Suge Knight, in his first interview from prison, is still saying Dr. Dre tried to kill him
Suge Knight, the troubled former Death Row Records CEO, was sentenced to 28 years in prison last month. He pled no contest to voluntary manslaughter after he was involved in a hit-and-run in a Los Angeles restaurant parking lot. Now, in his first interview since going behind bars, Knight tells The Blast that it’s all Dr. Dre’s fault.
This isn’t a new revelation, as Knight threatened to sue Dre for $300 million back in 2016, alleging that the rapper, Universal Music, and Apple tried to have him killed. Now, he claims his recent trial proves his story to be true. Calling it a “murder-for-hire case,” he says, “They also got the paper trail with all the checks and proof of when they talked to the witnesses saying that Dre came to them first and asked the two guys how much it cost to get rid of me. And they said, ‘What you mean by get rid of?’ And they said, ‘Kill him.’”
The pair’s beef goes back to the ’90s. Knight claims that he had a life management deal with Dre, which entitled him to 30% of Dre’s earnings — including the 2014 sale of Beats by Dre to Apple, estimated to be worth about $3 billion. Knight’s attempts to pursue that money is what he says led to the first attempt on his life—a nightclub shooting in which he was shot seven times.

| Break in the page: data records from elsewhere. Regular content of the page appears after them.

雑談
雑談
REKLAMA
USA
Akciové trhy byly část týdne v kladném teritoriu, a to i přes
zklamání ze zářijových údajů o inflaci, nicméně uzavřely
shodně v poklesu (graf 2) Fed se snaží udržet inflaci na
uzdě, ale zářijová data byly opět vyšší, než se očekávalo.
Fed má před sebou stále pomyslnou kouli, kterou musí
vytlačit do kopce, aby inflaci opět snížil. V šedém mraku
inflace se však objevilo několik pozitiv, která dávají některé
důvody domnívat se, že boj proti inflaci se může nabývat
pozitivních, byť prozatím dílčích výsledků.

The second attempt on his life, he alleges, is what led to the hit-and-run incident that landed him in prison. Knight says Dre and Universal — the studio behind the N.W.A. biopic Straight Outta Compton — paid Cle “Bone” Sloan $300,000 to kill Knight that day. According to Knight, he was avoiding an ambush when he ran his car over Sloan. Sloan survived, but a second victim named Terry Carter was fatally hit.
Related Video: Suge Knight Sentenced To 28 Years In Prison For 2015 Hit-And-Run
A lawyer for Dre responded to the claims back in 2016: “Given that Dre has had zero interaction with Suge since leaving Death Row Records in 1996, we hope that Suge’s lawyer has lots of malicious prosecution insurance.”

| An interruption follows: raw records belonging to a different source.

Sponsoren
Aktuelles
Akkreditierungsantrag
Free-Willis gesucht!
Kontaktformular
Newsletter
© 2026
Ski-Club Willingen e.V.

Asked why he took a plea deal, Suge tells The Blast, “So when they gave me an attorney, he seen me two times in eight months and told me he went to the court and said he needed help and other attorneys. And they told him no. He said no way he can do my trial because he really don’t know the case and he won’t win.”
He adds, “So if somebody stacks the deck against you, to the point where they’re not trying to fight for you, and let you get the attorneys you wish to have, what can you do?”